* **INPUT DATA**
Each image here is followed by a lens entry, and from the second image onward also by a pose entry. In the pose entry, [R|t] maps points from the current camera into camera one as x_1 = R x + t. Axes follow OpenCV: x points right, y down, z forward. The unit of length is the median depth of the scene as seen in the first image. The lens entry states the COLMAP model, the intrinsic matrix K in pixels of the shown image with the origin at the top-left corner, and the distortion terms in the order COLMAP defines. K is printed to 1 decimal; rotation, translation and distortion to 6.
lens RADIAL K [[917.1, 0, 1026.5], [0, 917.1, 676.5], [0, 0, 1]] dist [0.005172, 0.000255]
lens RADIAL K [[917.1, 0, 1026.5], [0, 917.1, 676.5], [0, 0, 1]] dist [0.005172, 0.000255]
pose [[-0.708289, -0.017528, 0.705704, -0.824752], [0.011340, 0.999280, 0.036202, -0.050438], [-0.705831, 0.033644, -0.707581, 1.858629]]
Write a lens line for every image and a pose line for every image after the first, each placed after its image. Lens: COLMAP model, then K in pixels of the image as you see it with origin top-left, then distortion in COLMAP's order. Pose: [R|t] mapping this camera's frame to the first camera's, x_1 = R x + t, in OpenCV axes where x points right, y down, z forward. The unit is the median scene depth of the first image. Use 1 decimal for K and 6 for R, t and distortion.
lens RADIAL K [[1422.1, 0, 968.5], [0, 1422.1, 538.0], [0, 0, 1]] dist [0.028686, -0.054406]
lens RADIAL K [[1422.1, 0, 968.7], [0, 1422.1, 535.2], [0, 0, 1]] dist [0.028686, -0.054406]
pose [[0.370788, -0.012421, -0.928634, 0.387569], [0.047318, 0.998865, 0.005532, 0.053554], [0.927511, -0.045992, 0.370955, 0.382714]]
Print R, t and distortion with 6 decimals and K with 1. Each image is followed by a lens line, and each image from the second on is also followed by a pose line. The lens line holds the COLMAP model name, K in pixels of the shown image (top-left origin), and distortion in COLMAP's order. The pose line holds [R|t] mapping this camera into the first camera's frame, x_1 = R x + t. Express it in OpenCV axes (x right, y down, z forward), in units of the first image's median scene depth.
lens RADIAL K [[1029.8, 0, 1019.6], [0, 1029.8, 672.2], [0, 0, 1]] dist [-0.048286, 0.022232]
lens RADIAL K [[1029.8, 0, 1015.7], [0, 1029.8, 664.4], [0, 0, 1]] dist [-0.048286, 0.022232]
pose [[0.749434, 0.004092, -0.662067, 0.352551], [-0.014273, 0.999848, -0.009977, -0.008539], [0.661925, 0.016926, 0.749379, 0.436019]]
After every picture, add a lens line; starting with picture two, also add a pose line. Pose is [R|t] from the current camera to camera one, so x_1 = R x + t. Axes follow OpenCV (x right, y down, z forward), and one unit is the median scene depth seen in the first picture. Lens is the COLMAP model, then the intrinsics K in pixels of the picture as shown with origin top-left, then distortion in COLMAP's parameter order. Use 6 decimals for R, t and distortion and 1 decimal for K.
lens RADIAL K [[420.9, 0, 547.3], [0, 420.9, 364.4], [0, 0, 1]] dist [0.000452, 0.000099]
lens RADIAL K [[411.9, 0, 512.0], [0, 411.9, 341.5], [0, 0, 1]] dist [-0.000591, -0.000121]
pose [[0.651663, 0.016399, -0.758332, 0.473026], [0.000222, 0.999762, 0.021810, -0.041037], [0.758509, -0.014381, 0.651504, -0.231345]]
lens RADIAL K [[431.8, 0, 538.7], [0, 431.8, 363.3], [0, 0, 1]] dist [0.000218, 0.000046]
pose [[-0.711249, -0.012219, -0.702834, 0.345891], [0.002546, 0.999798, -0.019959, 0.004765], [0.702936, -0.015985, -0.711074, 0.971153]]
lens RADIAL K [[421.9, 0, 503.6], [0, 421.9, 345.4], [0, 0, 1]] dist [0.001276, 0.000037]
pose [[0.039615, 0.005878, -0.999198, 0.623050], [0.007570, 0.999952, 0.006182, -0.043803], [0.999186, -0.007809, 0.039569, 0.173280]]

* **YOUR INSTRUCTIONS**
Extract the full listing above without alteration.

* **ANSWER BELOW**
Each image here is followed by a lens entry, and from the second image onward also by a pose entry. In the pose entry, [R|t] maps points from the current camera into camera one as x_1 = R x + t. Axes follow OpenCV: x points right, y down, z forward. The unit of length is the median depth of the scene as seen in the first image. The lens entry states the COLMAP model, the intrinsic matrix K in pixels of the shown image with the origin at the top-left corner, and the distortion terms in the order COLMAP defines. K is printed to 1 decimal; rotation, translation and distortion to 6.
lens RADIAL K [[917.1, 0, 1026.5], [0, 917.1, 676.5], [0, 0, 1]] dist [0.005172, 0.000255]
lens RADIAL K [[917.1, 0, 1026.5], [0, 917.1, 676.5], [0, 0, 1]] dist [0.005172, 0.000255]
pose [[-0.708289, -0.017528, 0.705704, -0.824752], [0.011340, 0.999280, 0.036202, -0.050438], [-0.705831, 0.033644, -0.707581, 1.858629]]
Write a lens line for every image and a pose line for every image after the first, each placed after its image. Lens: COLMAP model, then K in pixels of the image as you see it with origin top-left, then distortion in COLMAP's order. Pose: [R|t] mapping this camera's frame to the first camera's, x_1 = R x + t, in OpenCV axes where x points right, y down, z forward. The unit is the median scene depth of the first image. Use 1 decimal for K and 6 for R, t and distortion.
lens RADIAL K [[1422.1, 0, 968.5], [0, 1422.1, 538.0], [0, 0, 1]] dist [0.028686, -0.054406]
lens RADIAL K [[1422.1, 0, 968.7], [0, 1422.1, 535.2], [0, 0, 1]] dist [0.028686, -0.054406]
pose [[0.370788, -0.012421, -0.928634, 0.387569], [0.047318, 0.998865, 0.005532, 0.053554], [0.927511, -0.045992, 0.370955, 0.382714]]
Print R, t and distortion with 6 decimals and K with 1. Each image is followed by a lens line, and each image from the second on is also followed by a pose line. The lens line holds the COLMAP model name, K in pixels of the shown image (top-left origin), and distortion in COLMAP's order. The pose line holds [R|t] mapping this camera into the first camera's frame, x_1 = R x + t. Express it in OpenCV axes (x right, y down, z forward), in units of the first image's median scene depth.
lens RADIAL K [[1029.8, 0, 1019.6], [0, 1029.8, 672.2], [0, 0, 1]] dist [-0.048286, 0.022232]
lens RADIAL K [[1029.8, 0, 1015.7], [0, 1029.8, 664.4], [0, 0, 1]] dist [-0.048286, 0.022232]
pose [[0.749434, 0.004092, -0.662067, 0.352551], [-0.014273, 0.999848, -0.009977, -0.008539], [0.661925, 0.016926, 0.749379, 0.436019]]
After every picture, add a lens line; starting with picture two, also add a pose line. Pose is [R|t] from the current camera to camera one, so x_1 = R x + t. Axes follow OpenCV (x right, y down, z forward), and one unit is the median scene depth seen in the first picture. Lens is the COLMAP model, then the intrinsics K in pixels of the picture as shown with origin top-left, then distortion in COLMAP's parameter order. Use 6 decimals for R, t and distortion and 1 decimal for K.
lens RADIAL K [[420.9, 0, 547.3], [0, 420.9, 364.4], [0, 0, 1]] dist [0.000452, 0.000099]
lens RADIAL K [[411.9, 0, 512.0], [0, 411.9, 341.5], [0, 0, 1]] dist [-0.000591, -0.000121]
pose [[0.651663, 0.016399, -0.758332, 0.473026], [0.000222, 0.999762, 0.021810, -0.041037], [0.758509, -0.014381, 0.651504, -0.231345]]
lens RADIAL K [[431.8, 0, 538.7], [0, 431.8, 363.3], [0, 0, 1]] dist [0.000218, 0.000046]
pose [[-0.711249, -0.012219, -0.702834, 0.345891], [0.002546, 0.999798, -0.019959, 0.004765], [0.702936, -0.015985, -0.711074, 0.971153]]
lens RADIAL K [[421.9, 0, 503.6], [0, 421.9, 345.4], [0, 0, 1]] dist [0.001276, 0.000037]
pose [[0.039615, 0.005878, -0.999198, 0.623050], [0.007570, 0.999952, 0.006182, -0.043803], [0.999186, -0.007809, 0.039569, 0.173280]]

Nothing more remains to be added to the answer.